• Supplied passage

## Start

She's like, oh, well, I didn't want to,
I just figured you wouldn't want to spend your birthday
with your friend.
You'd want to spend your birthday with your friends
and not your family.
And I saw Michelle when she got in town
and she said the same thing in person.
I was like, dude, I'm 48.
Yeah.
It's like, I'm not 22 year old Chuck.
I'm not some burnout.
Like I used to be.
And she just sort of laughed,
but that's a perfect example of how like,
no matter what happens in my life,
I will always be the baby.
Yeah.
And she will probably feel like she has to look out for me,
which is a nice feeling.
It is.
I see Emily fall into patterns with her family.
What is she?
Well, she is a, she's an interesting case
because she was an only
and then has a half brother and a half sister.
Okay.
Her dad, yeah, her dad went and had a son with another woman
and then her mom got married to her father-in-law, Steve,
who already had a daughter.
So it's a sort of a weird mix,
but I just mean in general, not even with siblings,
you know, just in how their family dynamic is,
she's a different person when we go over there.
Yeah, I think everybody is around their family.
It's so strange.
Yeah.
So this is when it sort of started me down the path
of like, what is personality?
Is it a personality trait?
Is it this just, is it repeated behaviors?
Is it a set of behaviors?
Like, is that personality?
Are you asking me?
Yeah, I mean, I don't even know.
Like, what is personality?
We should do a show on that.

## End

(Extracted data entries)
## Start

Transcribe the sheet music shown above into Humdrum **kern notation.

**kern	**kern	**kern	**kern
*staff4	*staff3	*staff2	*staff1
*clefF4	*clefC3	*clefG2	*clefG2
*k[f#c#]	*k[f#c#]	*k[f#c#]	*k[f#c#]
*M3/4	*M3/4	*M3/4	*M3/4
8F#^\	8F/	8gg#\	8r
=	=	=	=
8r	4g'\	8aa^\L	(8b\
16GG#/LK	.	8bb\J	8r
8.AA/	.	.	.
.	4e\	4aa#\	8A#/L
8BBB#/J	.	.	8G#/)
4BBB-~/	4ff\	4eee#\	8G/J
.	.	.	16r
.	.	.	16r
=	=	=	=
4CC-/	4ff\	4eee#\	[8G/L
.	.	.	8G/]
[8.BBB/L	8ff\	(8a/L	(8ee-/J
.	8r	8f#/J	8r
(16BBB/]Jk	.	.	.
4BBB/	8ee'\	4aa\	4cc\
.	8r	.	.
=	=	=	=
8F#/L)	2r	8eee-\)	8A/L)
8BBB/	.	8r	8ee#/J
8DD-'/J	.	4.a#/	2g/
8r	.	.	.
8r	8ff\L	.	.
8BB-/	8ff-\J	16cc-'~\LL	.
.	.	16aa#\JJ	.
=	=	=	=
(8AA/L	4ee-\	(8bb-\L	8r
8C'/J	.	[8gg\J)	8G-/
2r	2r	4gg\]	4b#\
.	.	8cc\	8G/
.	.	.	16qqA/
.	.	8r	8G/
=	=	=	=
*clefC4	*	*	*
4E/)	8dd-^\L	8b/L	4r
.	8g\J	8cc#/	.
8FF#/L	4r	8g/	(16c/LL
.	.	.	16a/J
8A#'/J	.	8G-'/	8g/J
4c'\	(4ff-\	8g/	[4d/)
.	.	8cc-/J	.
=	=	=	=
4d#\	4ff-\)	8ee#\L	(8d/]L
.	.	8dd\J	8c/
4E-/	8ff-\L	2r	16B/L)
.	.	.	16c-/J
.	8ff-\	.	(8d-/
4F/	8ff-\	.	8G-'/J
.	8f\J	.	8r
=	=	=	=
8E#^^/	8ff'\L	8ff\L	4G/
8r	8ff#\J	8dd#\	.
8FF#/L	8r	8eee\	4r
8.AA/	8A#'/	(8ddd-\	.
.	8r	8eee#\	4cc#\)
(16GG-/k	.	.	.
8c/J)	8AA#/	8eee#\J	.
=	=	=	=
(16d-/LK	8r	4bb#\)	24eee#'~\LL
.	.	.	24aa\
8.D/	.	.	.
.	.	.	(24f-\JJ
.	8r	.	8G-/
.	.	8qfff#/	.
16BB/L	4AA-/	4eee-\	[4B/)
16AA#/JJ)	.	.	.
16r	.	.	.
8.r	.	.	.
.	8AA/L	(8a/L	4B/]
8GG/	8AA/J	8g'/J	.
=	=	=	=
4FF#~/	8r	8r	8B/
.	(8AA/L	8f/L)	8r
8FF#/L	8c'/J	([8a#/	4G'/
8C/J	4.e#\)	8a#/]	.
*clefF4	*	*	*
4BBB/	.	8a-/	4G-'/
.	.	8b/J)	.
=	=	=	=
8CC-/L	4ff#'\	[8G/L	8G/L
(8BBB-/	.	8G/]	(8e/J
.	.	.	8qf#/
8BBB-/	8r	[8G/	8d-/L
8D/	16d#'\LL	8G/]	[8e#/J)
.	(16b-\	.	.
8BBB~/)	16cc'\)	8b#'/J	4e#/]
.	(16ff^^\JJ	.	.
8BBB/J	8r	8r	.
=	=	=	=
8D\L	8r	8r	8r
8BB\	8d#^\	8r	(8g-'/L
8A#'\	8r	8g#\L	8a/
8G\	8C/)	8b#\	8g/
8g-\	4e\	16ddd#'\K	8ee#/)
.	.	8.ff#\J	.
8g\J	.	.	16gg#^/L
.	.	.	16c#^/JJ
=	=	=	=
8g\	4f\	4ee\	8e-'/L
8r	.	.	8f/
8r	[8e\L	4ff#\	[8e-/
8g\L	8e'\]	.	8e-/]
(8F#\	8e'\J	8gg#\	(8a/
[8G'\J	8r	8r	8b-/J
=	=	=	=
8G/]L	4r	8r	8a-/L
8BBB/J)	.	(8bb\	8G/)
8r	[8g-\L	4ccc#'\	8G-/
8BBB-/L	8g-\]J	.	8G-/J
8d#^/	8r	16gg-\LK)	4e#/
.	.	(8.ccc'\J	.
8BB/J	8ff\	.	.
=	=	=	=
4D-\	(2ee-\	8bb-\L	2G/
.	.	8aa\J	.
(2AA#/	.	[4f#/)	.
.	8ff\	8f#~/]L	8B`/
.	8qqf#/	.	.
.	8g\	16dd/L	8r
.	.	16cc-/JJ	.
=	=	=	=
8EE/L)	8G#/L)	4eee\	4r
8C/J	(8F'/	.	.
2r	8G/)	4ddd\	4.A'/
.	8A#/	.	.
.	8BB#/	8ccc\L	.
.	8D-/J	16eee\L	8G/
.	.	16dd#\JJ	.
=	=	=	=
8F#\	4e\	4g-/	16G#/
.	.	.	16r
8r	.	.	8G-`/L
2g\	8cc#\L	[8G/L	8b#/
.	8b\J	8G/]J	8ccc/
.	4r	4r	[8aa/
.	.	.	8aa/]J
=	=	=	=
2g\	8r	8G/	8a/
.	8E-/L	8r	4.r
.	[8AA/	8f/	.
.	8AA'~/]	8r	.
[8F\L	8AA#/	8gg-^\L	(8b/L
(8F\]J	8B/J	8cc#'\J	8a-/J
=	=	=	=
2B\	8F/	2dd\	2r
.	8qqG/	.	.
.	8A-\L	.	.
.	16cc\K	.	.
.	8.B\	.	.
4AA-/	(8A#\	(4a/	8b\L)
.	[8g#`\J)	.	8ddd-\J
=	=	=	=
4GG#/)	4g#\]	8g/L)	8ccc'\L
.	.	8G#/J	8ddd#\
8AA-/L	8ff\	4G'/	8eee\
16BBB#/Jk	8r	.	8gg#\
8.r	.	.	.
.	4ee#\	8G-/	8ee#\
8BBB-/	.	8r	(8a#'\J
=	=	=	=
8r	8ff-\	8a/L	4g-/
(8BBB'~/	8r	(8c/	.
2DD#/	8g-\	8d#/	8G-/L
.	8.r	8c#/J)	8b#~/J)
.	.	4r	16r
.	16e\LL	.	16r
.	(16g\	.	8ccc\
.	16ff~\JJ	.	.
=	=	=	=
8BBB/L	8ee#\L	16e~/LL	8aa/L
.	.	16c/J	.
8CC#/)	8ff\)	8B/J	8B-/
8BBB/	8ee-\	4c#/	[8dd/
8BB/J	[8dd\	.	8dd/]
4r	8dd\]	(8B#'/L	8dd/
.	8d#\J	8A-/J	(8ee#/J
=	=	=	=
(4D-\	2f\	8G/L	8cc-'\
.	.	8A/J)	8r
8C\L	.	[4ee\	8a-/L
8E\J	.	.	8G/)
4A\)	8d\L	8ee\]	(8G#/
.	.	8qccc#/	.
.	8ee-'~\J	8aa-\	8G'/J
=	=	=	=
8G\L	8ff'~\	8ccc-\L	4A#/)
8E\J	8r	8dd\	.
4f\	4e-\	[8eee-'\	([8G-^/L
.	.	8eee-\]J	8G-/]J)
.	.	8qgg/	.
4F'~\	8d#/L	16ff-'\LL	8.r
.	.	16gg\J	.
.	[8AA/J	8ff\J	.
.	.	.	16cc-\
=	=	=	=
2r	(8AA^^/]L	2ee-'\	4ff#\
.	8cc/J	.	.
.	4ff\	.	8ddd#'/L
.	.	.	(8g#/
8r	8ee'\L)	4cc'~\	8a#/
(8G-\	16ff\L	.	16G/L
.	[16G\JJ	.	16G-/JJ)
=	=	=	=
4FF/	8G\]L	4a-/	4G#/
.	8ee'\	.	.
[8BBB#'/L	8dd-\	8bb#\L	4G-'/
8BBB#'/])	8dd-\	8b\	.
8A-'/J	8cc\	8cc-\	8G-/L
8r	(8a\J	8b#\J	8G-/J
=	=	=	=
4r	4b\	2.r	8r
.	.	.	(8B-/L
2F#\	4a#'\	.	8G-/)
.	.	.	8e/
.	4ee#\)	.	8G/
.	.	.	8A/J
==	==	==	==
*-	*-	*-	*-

## End

• Actions to take
#1 Summarize the conversation transcript in two sentences.
#2 Retype the portion of the conversation transcript starting with "Yeah, I think" and going on through "it repeated behaviors?".

• Results for each task
#1 A 48-year-old speaker recounts being told that they would want to spend their birthday with friends rather than family, and calls this a perfect example of how they will always be the baby. The talk then shifts to how Emily is a different person around her family, which leads to the question of what personality is and the idea of doing a show on it.

#2
Yeah, I think everybody is around their family.
It's so strange.
Yeah.
So this is when it sort of started me down the path
of like, what is personality?
Is it a personality trait?
Is it this just, is it repeated behaviors?